United States District Court, E.D. Missouri, Southeastern Division

April 24, 2015

RICHARD YANG, Plaintiff,
v.
GEORGE LOMBARDI, et al., Defendants.

MEMORANDUM AND ORDER

STEPHEN N. LIMBAUGH, Jr., District Judge.

This is a 42 U.S.C. § 1983 action in which the plaintiff alleges prison officials infringed on his federal constitutional rights by improperly censoring his incoming and outgoing Chinese language mail and by limiting his access to outgoing international telephone calls. This Court has already granted defendants summary judgment on plaintiff's claim regarding censorship of his Chinese-language mail. Presently before the Court is defendants' Motion for Summary Judgment (#80) and defendants' Motion to Strike (#87). The matter is fully briefed and ripe for disposition.

I. Case Summary

The following facts are undisputed except where indicated. Plaintiff is a prisoner incarcerated in the Missouri Department of Corrections ("MDOC"). Plaintiff alleges that the defendant MDOC employees serving in many different capacities - George Lombardi, Tom Clements, Mariann Atwell, Patricia Cornell, Fred Johnson, Don Roper, Jeff Norman, Omer Clark, William Stange, Allen Hughes, Angela Riddell, Dwayne Kempker, Karen Malloy, Gary Phegley, and Cindy Griffith - violated his First Amendment right to free speech by depriving him of communicating with his family in Mandarin Chinese. Additionally, plaintiff alleges the prison regulation violated his rights to due process and equal protection under the Fourteenth Amendment.

The plaintiff, a naturalized American citizen born in China, has family and friends in China with whom he wishes to communicate. As discussed in the Court's memorandum regarding plaintiff's Chinese language mail, plaintiff is able to write in English and mail letters in English to his family.

MDOC has enacted Institutional Services ("IS") Policy 13-2.1 - Offender Access to Telephones. Pursuant to that policy, use of the telephone is a privilege and not a right. Each offender has a PIN that allows him to make long-distance, collect calls. If an offender has a problem with his PIN, he is required to complete a PIN trouble reporting form. At some point in 2011, plaintiff was unable to make international phone calls to China. On November 14, 2011, plaintiff wrote to Securus Company, the telephone provider for SECC, inquiring as to why he was unable to make phone calls to China. Securus Company replied the following day stating that there was no international calling access. Since the filing of this lawsuit, international calling has been established at SECC, and defendants assert that the plaintiff has the ability to make international calls to China.

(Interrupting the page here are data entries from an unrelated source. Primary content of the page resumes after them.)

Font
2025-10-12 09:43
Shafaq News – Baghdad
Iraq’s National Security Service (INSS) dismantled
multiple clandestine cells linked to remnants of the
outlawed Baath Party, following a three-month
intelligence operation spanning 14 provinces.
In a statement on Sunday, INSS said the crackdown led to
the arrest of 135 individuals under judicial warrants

II. Summary Judgment Standard

Courts have repeatedly recognized that summary judgment is a harsh remedy that should be granted only when the moving party has established his right to judgment with such clarity as not to give rise to controversy. New England Mut. Life Ins. Co. v. Null, 554 F.2d 896, 901 (8th Cir. 1977). Pursuant to Federal Rule Civil Procedure 56(c), a district court may grant a motion for summary judgment if all of the information before the court demonstrates that "there is no genuine issue as to material fact and the moving party is entitled to judgment as a matter of law." Poller v. Columbia Broadcasting System, Inc., 368 U.S. 464, 467 (1962). The burden is on the moving party. City of Mt. Pleasant, Iowa v. Assoc. Elec. Co-op., Inc., 838 F.2d 268, 273 (8th Cir. 1988). After the moving party discharges this burden, the nonmoving party must do more than show that there is some doubt as to the facts. Matsushita Elec. Industrial Co. v. Zenith Radio Corp., 475 U.S. 574, 586 (1986). Instead, the nonmoving party bears the burden of setting forth specific facts showing that there is sufficient evidence in its favor to allow a jury to return a verdict for it. Anderson v. Liberty Lobby, Inc., 477 U.S. 242, 249 (1986); Celotex Corp. v. Catrett, 477 U.S. 317, 324 (1986).

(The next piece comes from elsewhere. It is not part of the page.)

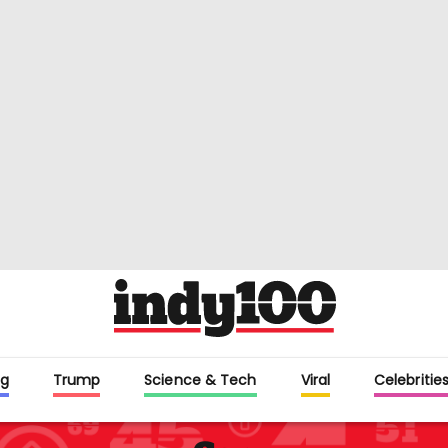
g
Trump
Science & Tech
Viral
Celebritie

In ruling on a motion for summary judgment, the court must review the facts in a light most favorable to the party opposing the motion and give that party the benefit of any inferences that logically can be drawn from those facts. Buller v. Buechler, 706 F.2d 844, 846 (8th Cir. 1983). The court is required to resolve all conflicts of evidence in favor of the nonmoving party. Robert Johnson Grain Co. v. Chem. Interchange Co., 541 F.2d 207, 210 (8th Cir.1976).

III. Discussion

Defendants contend they are entitled to summary judgment in this case on both remaining claims.

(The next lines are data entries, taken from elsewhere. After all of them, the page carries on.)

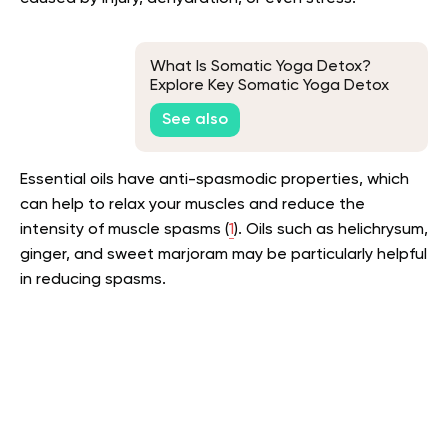
What Is Somatic Yoga Detox?
Explore Key Somatic Yoga Detox
Exercises to Rid Your Body of
See also
Toxins!
Essential oils have anti-spasmodic properties, which
can help to relax your muscles and reduce the
intensity of muscle spasms (
1
). Oils such as helichrysum,
ginger, and sweet marjoram may be particularly helpful
in reducing spasms.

A. Plaintiff's International Phone Calls

The parties agree that plaintiff is now able to make phone calls from prison to China. With respect to the time during which plaintiff could not make phone calls to China, a "prisoner has no right to unlimited telephone use." Benzel v. Grammer, 869 F.2d 1105, 1108 (8th Cir. 1989). Prisoners do have a right to communicate generally, but "the extent of inmates' First Amendment right to communicate with the outside world is a fact-intensive universe." Holloway v. Magness, 666 F.3d 1076, 1079 (8th Cir. 2012). Here, it appears that plaintiff was unable to make international phone calls to China for a time period, but, not long after plaintiff complained, the ability to make such phone calls was reinstated. Plaintiff insists that his constitutional rights were infringed upon when he was unable to make phone calls to China and could not communicate with his relatives in Chinese-language mail. As this Court has already determined, plaintiff was not prohibited from communicating with friends and family generally, as he was permitted to communicate in (English) writing, and requiring that he communicate using English writing did not infringe upon his rights. "The exact nature of telephone service to be provided to inmates is generally to be determined by prison administrators, subject to court scrutiny for unreasonable restrictions." Washington v. Reno, 35 F.3d 1093, 1100 (6th Cir. 1994) (quoting Fillmore v. Ordonez, 829 F.Supp. 1544, 1563-64 (D.Kan.1993), aff'd, 17 F.3d 1436 (10th Cir.1994)). There is nothing unreasonable regarding the MDOC policy or the interrupted access to international phone calls.[1]

B. Equal Protection

Plaintiff's equal protection claim rests on the purportedly disparate treatment by the prison with respect to himself (a Chinese-speaking prisoner) and Spanish-speaking prisoners. The Equal Protection Clause protects against arbitrary classifications by state actors. See U.S. Const. amend. XIV § 1. However, "unless a classification trammels fundamental personal rights or is drawn upon inherently suspect distinctions such as race, religion or alienage...., " classification need only be rationally related to a legitimate state interest. City of New Orleans v. Dukes, 427 U.S. 297, 303, 96 S.Ct. 2513, 49 L.Ed.2d 511 (1976). Defendants, relying on Harrison v. Fed. Bureau of Prisons, 464 F.Supp.2d 552, 557 (E.D. Va. 2006), suggests that prisoners are not considered a suspect class. The Court construes plaintiff's complaint, however, to be related to his class as a Chinese-speaking prisoner - not merely a prisoner.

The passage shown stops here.